▸ **Opdracht 1**:
Leg in één tot drie zinnen uit waarom de verteller in de reistekst om een rustdag vraagt.

##### Tekst

Vroeg maar toch uitgerust staan we de volgende ochtend op. Niet alleen wij zijn vroeg onderweg. Tientallen arbeiders vullen hun rieten manden met watermeloenen om ze vervolgens leeg te gooien in een laadbak van een Tuk-Tuk. Zo noem ik de kleine driewielers met laadbak, aangedreven op benzinemotor met v-snaar. Tokkelend rijden ze naar een verzamelpunt waar grote vrachtauto’s wachten op een volle lading watermeloenen. Die aansluitend onder luid getoeter, de smalle slechte wegen, in de chaotische dorpjes verlaten. Wellicht richting een nieuw handelspunt om de meloenen zo verder over de wereld te verspreiden. Met pijn aan mijn oren laten ze horen dat zij zeker niet degene zijn die snelheid minderen in het chaotische verkeer! Na meer inzicht gekregen te hebben hoe een watermeloen uiteindelijk in onze supermarkt terecht komt voel ik dat mijn conditie weer achteruit gaat. Omdat het wegdek blijft stijgen en dalen geef ik aan dat ik een rustdag nodig heb om te herstellen van de uitputtingsverschijnselen. Na nog 20 moeizame kilometers vinden we een goed hotel in Huichuan. Daar zoeken we kwalitatief goede en gezonde voeding om ons lichaam te herstellen. Zelf slaap ik eens goed bij en eet veel fruit. Na een dag rust is mijn lichaam klaar voor de komende monsterklim. Een slingerweg door een schitterend groene omgeving brengt ons naar een top van bijna 3000 meter hoogte. Boven is het nat en vreselijk koud maar bovenal genieten we van het waanzinnige uitzicht. We kijken uit over de scherpe haarspeldbochten diep in het natte, groene dal. Het lukt zelfs de Garmin (navigatie) niet om de weg goed in kaart te brengen en toont hem als een wirwar van strepen. Dik ingepakt dalen we af en warmen we ons tussendoor op aan een kom pittige noedels. Langzaam houdt de groene omgeving op en gaat het over in stadsleven. Met 116 kilometer op de teller is het tijd om een hotel te zoeken. Ook in deze mooie streek is het helaas onmogelijk een kampeerplekje te vinden. Overal zijn mensen, staat landbouw of worden nieuwe projecten gebouwd. Het lijkt of de natuur plek moet maken voor het nieuwe betonnen China. Oude culturele dorpjes worden van de kaart geveegd voor tunnels, bruggen en nieuwe superstrakke snelwegen. Al zijn wij met dat laatste stiekem erg blij!

##########
##### Invoer voor opdracht

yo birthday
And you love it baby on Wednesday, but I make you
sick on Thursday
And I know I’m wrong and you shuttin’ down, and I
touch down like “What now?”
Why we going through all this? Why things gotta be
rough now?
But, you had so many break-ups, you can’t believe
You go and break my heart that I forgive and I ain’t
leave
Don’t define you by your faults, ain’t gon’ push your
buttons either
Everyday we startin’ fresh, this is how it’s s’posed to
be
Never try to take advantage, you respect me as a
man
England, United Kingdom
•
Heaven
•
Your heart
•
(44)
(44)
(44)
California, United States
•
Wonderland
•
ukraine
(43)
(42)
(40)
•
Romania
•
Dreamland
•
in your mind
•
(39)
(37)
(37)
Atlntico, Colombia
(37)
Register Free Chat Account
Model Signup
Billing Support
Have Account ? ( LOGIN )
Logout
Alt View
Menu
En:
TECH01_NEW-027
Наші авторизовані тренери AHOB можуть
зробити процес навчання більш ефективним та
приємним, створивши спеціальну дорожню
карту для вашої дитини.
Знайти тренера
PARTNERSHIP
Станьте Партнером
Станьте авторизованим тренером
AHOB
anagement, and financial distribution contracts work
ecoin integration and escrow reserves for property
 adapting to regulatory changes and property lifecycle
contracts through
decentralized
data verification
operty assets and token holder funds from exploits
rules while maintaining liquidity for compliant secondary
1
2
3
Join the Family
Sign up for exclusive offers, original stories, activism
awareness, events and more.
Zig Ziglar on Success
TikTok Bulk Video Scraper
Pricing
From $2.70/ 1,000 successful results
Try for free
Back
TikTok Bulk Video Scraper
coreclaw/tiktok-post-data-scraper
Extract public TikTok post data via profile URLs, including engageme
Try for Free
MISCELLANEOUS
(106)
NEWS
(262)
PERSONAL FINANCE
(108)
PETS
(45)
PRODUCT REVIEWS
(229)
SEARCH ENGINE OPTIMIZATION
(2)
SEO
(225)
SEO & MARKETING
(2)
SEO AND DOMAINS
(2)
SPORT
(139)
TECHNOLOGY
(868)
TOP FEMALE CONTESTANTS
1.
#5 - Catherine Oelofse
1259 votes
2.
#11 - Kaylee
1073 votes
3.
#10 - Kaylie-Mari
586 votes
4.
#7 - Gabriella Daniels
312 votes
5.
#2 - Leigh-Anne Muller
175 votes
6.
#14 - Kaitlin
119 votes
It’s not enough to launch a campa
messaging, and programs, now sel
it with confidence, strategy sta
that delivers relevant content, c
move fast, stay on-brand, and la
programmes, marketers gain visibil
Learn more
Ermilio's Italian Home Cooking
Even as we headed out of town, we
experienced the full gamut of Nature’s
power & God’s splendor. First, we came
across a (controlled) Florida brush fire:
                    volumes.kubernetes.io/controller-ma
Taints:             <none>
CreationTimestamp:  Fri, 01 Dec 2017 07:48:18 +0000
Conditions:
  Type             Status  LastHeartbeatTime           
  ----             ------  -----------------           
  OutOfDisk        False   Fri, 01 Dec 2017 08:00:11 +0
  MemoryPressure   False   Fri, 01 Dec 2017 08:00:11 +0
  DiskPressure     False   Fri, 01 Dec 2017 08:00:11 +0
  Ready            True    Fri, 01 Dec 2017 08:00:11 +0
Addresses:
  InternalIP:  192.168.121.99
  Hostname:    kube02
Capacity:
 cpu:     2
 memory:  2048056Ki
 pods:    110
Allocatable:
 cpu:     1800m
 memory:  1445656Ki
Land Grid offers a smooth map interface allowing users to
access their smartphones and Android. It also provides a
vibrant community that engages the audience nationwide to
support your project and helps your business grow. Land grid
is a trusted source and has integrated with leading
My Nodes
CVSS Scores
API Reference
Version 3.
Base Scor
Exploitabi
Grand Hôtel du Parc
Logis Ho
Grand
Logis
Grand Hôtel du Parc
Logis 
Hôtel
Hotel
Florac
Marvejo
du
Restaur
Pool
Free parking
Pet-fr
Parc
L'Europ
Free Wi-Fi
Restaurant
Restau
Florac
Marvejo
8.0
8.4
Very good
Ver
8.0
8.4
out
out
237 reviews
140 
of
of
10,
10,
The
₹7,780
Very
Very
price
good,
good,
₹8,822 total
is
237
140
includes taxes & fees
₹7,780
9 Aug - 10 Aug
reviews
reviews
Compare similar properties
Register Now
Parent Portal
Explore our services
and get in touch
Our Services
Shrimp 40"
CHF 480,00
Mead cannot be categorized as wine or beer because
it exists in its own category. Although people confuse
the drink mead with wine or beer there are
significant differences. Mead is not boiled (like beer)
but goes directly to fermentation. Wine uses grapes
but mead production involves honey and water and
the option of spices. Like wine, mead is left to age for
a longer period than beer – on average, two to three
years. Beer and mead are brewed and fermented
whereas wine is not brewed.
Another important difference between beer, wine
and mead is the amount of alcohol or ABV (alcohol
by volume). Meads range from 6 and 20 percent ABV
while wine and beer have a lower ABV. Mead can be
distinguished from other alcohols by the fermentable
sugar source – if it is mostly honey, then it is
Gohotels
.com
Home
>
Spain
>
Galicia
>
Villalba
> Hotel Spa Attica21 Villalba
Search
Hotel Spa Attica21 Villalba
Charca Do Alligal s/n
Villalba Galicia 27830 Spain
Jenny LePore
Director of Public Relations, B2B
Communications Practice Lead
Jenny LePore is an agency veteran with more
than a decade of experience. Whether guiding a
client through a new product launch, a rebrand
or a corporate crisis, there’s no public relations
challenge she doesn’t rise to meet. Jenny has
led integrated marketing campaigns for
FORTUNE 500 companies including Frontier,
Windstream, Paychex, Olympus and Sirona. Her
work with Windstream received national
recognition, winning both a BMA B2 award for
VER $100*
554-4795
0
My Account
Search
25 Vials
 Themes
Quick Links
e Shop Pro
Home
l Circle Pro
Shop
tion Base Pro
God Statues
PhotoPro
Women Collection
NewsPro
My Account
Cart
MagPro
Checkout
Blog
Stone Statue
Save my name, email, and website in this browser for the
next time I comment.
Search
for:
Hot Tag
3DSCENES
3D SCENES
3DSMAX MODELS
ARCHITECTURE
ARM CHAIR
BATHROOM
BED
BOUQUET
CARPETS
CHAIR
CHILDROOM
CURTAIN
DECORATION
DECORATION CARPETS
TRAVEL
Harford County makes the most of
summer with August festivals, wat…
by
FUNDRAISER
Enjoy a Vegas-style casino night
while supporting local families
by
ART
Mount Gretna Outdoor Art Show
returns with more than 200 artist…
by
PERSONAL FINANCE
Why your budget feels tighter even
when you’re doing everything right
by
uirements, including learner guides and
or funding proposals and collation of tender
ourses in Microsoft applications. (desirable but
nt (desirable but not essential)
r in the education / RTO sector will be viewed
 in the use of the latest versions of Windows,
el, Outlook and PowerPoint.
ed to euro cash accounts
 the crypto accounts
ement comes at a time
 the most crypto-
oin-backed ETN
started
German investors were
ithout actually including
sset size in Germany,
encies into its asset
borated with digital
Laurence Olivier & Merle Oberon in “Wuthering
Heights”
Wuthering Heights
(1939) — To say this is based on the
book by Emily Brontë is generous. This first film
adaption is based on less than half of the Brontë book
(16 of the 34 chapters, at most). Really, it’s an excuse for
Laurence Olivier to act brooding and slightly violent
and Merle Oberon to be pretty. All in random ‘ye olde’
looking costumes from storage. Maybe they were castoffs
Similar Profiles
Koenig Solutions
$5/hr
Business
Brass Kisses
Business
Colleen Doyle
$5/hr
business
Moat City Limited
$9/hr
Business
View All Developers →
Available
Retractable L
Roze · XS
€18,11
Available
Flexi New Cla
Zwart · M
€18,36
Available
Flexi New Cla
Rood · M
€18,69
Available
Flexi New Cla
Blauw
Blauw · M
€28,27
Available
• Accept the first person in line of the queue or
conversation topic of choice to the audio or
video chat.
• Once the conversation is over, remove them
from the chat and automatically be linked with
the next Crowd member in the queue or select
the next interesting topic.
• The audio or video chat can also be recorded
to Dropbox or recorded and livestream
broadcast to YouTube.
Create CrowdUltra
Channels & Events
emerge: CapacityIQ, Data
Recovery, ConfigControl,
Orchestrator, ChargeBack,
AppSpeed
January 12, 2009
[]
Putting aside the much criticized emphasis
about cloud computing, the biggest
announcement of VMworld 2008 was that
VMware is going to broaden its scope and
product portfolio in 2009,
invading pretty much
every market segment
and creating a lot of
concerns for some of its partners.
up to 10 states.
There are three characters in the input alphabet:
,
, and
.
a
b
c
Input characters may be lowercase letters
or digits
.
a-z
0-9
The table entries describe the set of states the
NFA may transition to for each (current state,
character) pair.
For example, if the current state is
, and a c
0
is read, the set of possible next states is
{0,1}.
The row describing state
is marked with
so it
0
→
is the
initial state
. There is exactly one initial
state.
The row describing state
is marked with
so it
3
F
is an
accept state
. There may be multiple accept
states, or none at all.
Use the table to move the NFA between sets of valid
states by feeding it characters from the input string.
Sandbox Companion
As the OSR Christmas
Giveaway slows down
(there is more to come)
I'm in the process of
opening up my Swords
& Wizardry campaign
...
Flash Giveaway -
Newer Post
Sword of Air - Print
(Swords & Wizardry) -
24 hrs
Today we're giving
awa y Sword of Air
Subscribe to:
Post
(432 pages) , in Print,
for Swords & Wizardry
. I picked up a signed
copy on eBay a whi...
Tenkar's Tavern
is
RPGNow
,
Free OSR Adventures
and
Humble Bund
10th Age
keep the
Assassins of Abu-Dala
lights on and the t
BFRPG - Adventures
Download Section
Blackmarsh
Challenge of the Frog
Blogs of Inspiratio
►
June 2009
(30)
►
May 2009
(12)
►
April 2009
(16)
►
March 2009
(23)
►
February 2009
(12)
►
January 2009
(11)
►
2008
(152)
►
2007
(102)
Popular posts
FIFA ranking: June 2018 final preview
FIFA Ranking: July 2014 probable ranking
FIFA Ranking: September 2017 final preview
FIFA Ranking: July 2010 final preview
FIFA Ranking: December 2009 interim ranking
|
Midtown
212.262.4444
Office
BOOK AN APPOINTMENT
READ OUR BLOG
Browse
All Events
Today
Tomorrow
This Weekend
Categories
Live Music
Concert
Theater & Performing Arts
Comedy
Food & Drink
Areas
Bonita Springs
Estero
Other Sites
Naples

##########

▸ **Opdracht 2**:
Neem letterlijk het deel van de records over dat begint bij de eerste regel van de records en eindigt met de regel die "зробити процес навчання більш ефективним та" bevat, beide regels inbegrepen.

▸ **Jouw antwoord 1**:
De conditie van de verteller gaat weer achteruit, en het wegdek blijft stijgen en dalen. De rustdag is nodig om te herstellen van de uitputtingsverschijnselen.

▸ **Jouw antwoord 2**:
yo birthday
And you love it baby on Wednesday, but I make you
sick on Thursday
And I know I’m wrong and you shuttin’ down, and I
touch down like “What now?”
Why we going through all this? Why things gotta be
rough now?
But, you had so many break-ups, you can’t believe
You go and break my heart that I forgive and I ain’t
leave
Don’t define you by your faults, ain’t gon’ push your
buttons either
Everyday we startin’ fresh, this is how it’s s’posed to
be
Never try to take advantage, you respect me as a
man
England, United Kingdom
•
Heaven
•
Your heart
•
(44)
(44)
(44)
California, United States
•
Wonderland
•
ukraine
(43)
(42)
(40)
•
Romania
•
Dreamland
•
in your mind
•
(39)
(37)
(37)
Atlntico, Colombia
(37)
Register Free Chat Account
Model Signup
Billing Support
Have Account ? ( LOGIN )
Logout
Alt View
Menu
En:
TECH01_NEW-027
Наші авторизовані тренери AHOB можуть
зробити процес навчання більш ефективним та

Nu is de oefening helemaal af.